This blog is the second in a series on how we built a comprehensive South African consumer dataset and segmentation. Read Part 1 on how we merged numerous datasets.
After resolving issues to improve the reliability of our combined dataset, we created segments and subsegments to describe the South African consumer. We first determined the key categories that we wanted to differentiate the population on, including credit behaviour, retail behaviour, media consumption, and life stage. Within each of these categories, we determined a few of the most important statistics (‘input variables”)for measuring people’s behaviour within each of these categories. Some of these statistics required feature engineering or imputing new summary statistics, such as brand affluence, enabling us to combine some of the more than 3,000 statistics and guide the segmentation appropriately.
We then ran a k-means clustering algorithm using these input variables as inputs for each microsegment to guide our decision-making on which microsegments would fall into which segments. One key difference of our clustering technique to more common clustering is that the inputs we used were not individuals, but rather the microsegments themselves, as indicated by the example graphic below.
Each input variable was assigned a weight based on the relative importance we placed on the category of behaviour they represented. We also weighted the microsegments themselves based on a combination of the population they represented, and their purchasing power based on income. This ensured that the sections of the population most relevant to users of the segmentation were accurately clustered and did not get crowded out by other less relevant microsegments.

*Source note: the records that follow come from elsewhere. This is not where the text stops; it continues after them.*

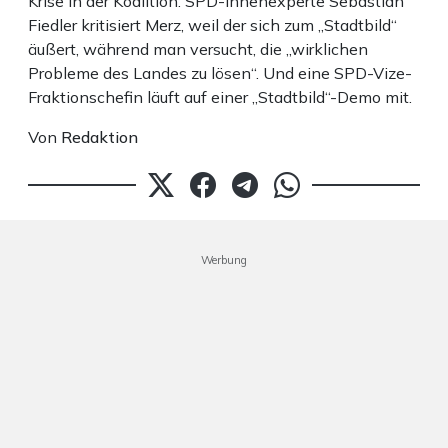
Krise in der Koalition: SPD-Innenexperte Sebastian
Fiedler kritisiert Merz, weil der sich zum „Stadtbild“
äußert, während man versucht, die „wirklichen
Probleme des Landes zu lösen“. Und eine SPD-Vize-
Fraktionschefin läuft auf einer „Stadtbild“-Demo mit.
Von
Redaktion
Werbung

This process also helped us validate the methods we had used to construct and improve our combined dataset, as we could compare our expectations based on experience against the results of our clustering. We ran multiple iterations of the clustering, testing the effect of various changes to the process, before settling on the segmentation showcased here.
The scatter plot above maps individuals by income and age. In this view the segment boundaries are clearly observable, but it also highlights areas where further work is required. For instance, the few young people that are very high earners, or the few males in the segment we call ‘Mothers of the Nation’. These and other anomalies were addressed in future iterations of the combined dataset and segmentation.
The Eighty20 National Segmentation (ENS) Segments
The plot below shows a simplified view of the ENS segments we saw in the previous scatter plot, plotted by age and income. This view brings out the surprisingly clear differences between segments, while also showing the “transition” phases where segments overlap. This clear separation of segments is especially interesting considering that age and income were not used as input variables into our segmentation.
The ENS’s eight main segments are:
Mass Credit Market
This is the employed, lower middle class, mostly female, some 82% of whom have retail store accounts and 1/5th who have credit cards.
Low income, older grant recipients (the highest average age of all segments), with very little media or credit consumption. The lost apartheid generation.
Students and Scholars
All young, with little to no income, no credit beyond retail and no assets. Sub-segments include Future Heavy Hitters, and the lost youth.
Older, high income credit active and asset rich ex professionals and middle class consumers.
This is the wealthiest 5% of the population, more assets than any other segment, mostly male, high internet penetration and lots of shopping. Their current debt load is more than 7 times that of the Middle Class Workers segment.
Mothers of the Nation
Low income, female grant recipients, mainly unemployed or underemployed. These are the domestic workers and clerks of our country.
Mostly male, average age 34, low income, very little credit (not even retail credit) and high unemployment. Although fed the promise of the new South Africa, this has not been realised due to poor schooling, skills or training.
Middle Class Workers
The 3.5m middle income, credit active population with families, mortgages and shopping.